▶ [Reading passage]:
= Beginning of Section =

1. ___ Instructions for responding to equipment failures and the names of the individuals responsible for implementing corrective actions;

2. ___ Process for restricting access to an posting of the treatment area to minimize the risk of inadvertent exposure, and;

3. ___ Names and telephone numbers of the AU(s), AMP and the RSO to be contacted if the unit or console operates abnormally [35.610(a)(4)]?

( ) Y ( ) N

______________________________________________________________________________


______________________________________________________________________________
C. Radiation survey of patients and the head of the HDR unit are performed to ensure source is returned to the shielded safe, and survey records are properly documented and maintained for 3 years [35.604(a), 35.2404]?

( ) Y ( ) N

______________________________________________________________________________
______________________________________________________________________________
D. Authorized medical physicist (AMP) and authorized user (AU):

1. ___ AMP and AU are physically present during initiation of all patient treatments, and;

2. ___ AMP and either an AU or a physician, under the supervision of an AU, who has been trained in the operation and emergency response for the HDR unit, to be physically present during continuation of all patient treatments [35.615(f)(2)]?

( ) Y ( ) N

______________________________________________________________________________
______________________________________________________________________________

Public Dose
A. Is permitted material used in such a manner to keep doses below 1 mSv (100 mrem) in a year, and for unrestricted areas, radiation levels that do not exceed 0.02 mSv (2 mrem) in any one hour [20.1301]?

( ) Y ( ) N

______________________________________________________________________________
______________________________________________________________________________
B. Has a survey or evaluation been performed to ensure compliance with regulatory limits, and are records properly documented and maintained [20.1501(a), 20.2103, 20.2107]?

= End of Section =

▶ [Problems and tasks]:
A) Answer these questions from the checklist:
(i) For how long must patient and HDR unit survey records be maintained?
(ii) Who must be physically present during initiation of all patient treatments?
(iii) What annual dose must permitted material be used to keep doses below?
B) Print the checklist from "Public Dose" up to and including "one hour [20.1301]?".

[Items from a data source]
= Beginning of Section =

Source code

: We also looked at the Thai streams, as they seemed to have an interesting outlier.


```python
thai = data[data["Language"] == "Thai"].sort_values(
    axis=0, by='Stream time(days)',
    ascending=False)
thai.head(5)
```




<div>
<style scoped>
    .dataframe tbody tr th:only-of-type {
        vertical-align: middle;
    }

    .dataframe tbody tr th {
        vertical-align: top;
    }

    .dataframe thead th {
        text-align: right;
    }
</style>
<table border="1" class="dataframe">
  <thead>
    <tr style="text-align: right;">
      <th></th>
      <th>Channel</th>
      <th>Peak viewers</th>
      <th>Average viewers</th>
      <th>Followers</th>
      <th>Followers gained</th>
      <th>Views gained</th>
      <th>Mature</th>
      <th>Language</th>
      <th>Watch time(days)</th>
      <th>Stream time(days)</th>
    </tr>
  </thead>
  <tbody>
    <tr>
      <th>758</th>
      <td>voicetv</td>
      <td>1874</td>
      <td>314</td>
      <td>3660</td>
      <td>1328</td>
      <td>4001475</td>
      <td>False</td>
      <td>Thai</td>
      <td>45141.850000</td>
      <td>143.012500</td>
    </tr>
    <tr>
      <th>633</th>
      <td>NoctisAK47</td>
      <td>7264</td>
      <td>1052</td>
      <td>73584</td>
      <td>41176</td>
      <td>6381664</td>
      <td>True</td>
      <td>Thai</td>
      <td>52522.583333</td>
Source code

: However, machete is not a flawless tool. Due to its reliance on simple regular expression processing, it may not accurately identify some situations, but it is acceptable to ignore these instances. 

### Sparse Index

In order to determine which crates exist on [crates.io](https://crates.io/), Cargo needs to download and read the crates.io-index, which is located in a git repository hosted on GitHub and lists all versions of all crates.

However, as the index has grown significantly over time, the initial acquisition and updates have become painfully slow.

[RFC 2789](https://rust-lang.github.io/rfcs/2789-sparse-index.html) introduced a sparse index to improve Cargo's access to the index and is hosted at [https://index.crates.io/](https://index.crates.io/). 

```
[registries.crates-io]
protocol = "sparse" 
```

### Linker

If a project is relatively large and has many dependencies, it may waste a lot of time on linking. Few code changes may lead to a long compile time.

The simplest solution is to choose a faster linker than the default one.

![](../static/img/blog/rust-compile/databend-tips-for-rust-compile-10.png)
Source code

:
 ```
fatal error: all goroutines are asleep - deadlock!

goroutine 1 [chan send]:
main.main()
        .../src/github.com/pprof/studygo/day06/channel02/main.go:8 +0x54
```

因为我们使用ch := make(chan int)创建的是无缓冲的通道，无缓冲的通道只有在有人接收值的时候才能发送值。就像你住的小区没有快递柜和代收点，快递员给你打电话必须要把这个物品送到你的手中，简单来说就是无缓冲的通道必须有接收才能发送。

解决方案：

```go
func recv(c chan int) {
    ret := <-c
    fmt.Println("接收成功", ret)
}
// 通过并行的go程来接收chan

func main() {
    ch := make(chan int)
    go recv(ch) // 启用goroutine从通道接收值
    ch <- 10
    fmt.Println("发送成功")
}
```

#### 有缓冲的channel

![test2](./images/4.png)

= End of Section =

▶ [Task-by-task solutions]:
A)
(i) 3 years
(ii) The authorized medical physicist (AMP) and the authorized user (AU)
(iii) 1 mSv (100 mrem) in a year

B)
Public Dose
A. Is permitted material used in such a manner to keep doses below 1 mSv (100 mrem) in a year, and for unrestricted areas, radiation levels that do not exceed 0.02 mSv (2 mrem) in any one hour [20.1301]?